The film premiered at 20th Hot Springs Documentary Film Festival on October 15, 2011. Later the film screened at number of festivals including 35th São Paulo International Film Festival, 2014 DOC NYC Film Festival, 34th Denver Film Festival and 2014 Visions du Réel.

==Synopsis==
The film explores the work and life of one of the late 20th century's most influential photographers in his own words and through hundreds of his famous photographs.

==Reception==
The film received mostly positive reviews from critics. Lauren Wissot in her review for Filmmaker: The Magazine of Independent Film praised the director by saying that "Hamaguchi smartly cuts from Stock’s master class to direct interviews with the no-nonsense product of The Bronx (“The more you rationalize bad pictures the further you get from taking good pictures,” he advises his students), juxtaposed with Stock narrating the stories behind many of his legendary stills, including the shot of a pre-iconic James Dean navigating Times Square in the rain. Stock comes off as a brilliant teacher – both brutally honest and sensitive, and able to clearly articulate what works in a photo, what doesn’t, and why."

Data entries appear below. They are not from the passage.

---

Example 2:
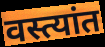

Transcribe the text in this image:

वस्त्यांत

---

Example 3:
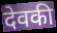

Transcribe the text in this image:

देवकी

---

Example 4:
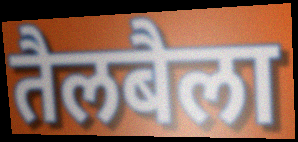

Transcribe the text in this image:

तैलबैला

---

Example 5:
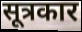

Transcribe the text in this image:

सूत्रकार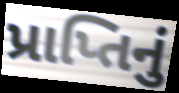
પ્રાપ્તિનું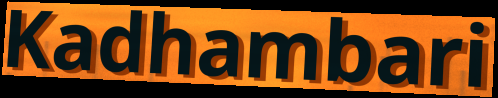
Kadhambari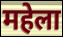
महेलाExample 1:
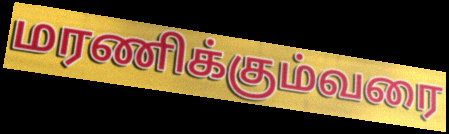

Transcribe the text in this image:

மரணிக்கும்வரை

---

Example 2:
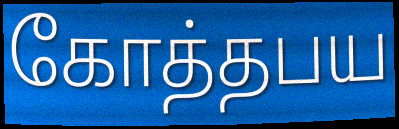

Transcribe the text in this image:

கோத்தபய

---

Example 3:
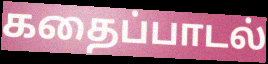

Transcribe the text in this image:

கதைப்பாடல்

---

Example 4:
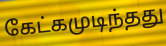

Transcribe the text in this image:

கேட்கமுடிந்தது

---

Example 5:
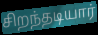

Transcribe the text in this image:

சிறந்தடியார்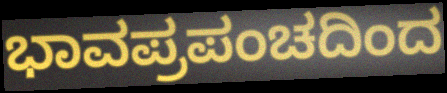
ಭಾವಪ್ರಪಂಚದಿಂದ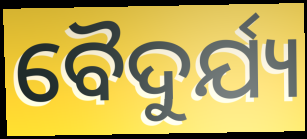
ବୈଦୁର୍ଯ୍ୟ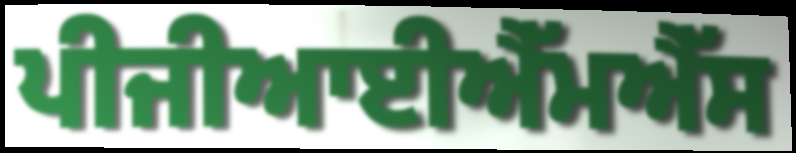
ਪੀਜੀਆਈਐੱਮਐੱਸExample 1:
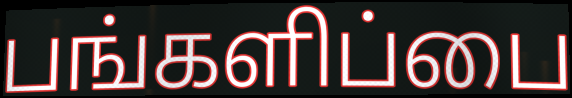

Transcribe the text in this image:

பங்களிப்பை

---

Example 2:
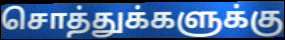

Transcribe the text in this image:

சொத்துக்களுக்கு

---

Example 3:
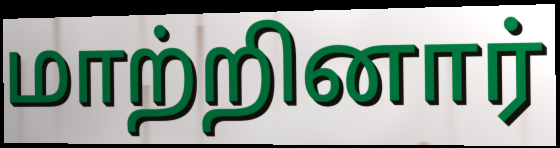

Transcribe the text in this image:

மாற்றினார்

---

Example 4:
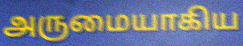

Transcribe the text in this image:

அருமையாகிய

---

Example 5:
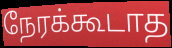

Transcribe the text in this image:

நேரக்கூடாத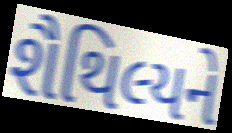
શૈથિલ્યનેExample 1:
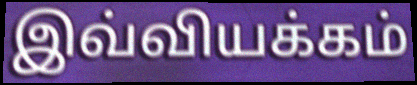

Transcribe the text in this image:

இவ்வியக்கம்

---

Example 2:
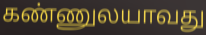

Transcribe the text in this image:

கண்ணுலயாவது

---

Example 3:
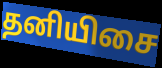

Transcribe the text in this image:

தனியிசை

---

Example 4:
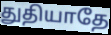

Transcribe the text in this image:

துதியாதே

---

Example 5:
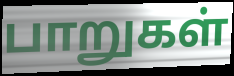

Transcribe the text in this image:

பாறுகள்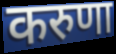
करुणाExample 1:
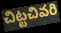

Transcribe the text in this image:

చిట్టచివరి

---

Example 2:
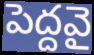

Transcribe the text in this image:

పెద్దవై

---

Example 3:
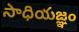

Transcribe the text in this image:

సాధియజ్ఞం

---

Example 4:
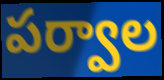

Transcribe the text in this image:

పర్వాల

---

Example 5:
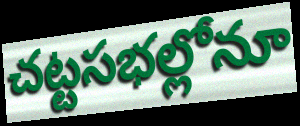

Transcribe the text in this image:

చట్టసభల్లోనూ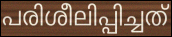
പരിശീലിപ്പിച്ചത്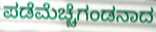
ಪಡೆಮೆಚ್ಚೆಗಂಡನಾದ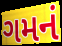
ગમનં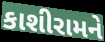
કાશીરામનેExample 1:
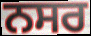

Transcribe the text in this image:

ਨਸਰ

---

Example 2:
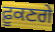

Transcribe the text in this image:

ਫ਼ੂਕਣਗੇ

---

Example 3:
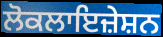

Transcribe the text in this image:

ਲੋਕਲਾਇਜ਼ੇਸ਼ਨ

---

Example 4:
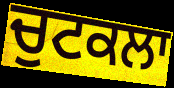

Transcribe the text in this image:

ਚੁਟਕਲਾ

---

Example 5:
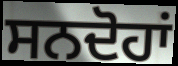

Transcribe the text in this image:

Colorado Photographic Arts Center in their review praised Hamaguchi: "Her film balances Stock’s quiet, contemplative life with his wife and pets against his worldly, vibrant, and yet somehow equally intimate portraits of actors, musicians, and a generation of iconoclasts struggling to find meaning in an increasingly pop culture–driven America."

Ann Hutton of Almanac gave the film a positive review by saying that "Stock’s artistic philosophy, his commitment to integrity of purpose and his ability to see the story in a picture are expertly depicted in this unnarrated treatment." She further added that "Stock’s work is much more than just a bio in photographs, as Sawka, who grew up in High Falls and has four award-winning short films to her credit, gets inside the artist, goes beyond the “iconic” and finds the man behind the beautiful and evocative pictures."

Mark Antonation, in his review for the Starz Denver Film Festival said that "The director balances Stock’s quiet, contemplative life with his wife and pets against his worldly, vibrant, and yet somehow equally intimate portraits of actors, musicians, and a generation of iconoclasts struggling to find meaning in an increasingly pop culture–driven America. While his pictures need no explanation, Hamaguchi allows Stock’s belief in his work to echo with the same eloquence, clarity, and confidence they emanate."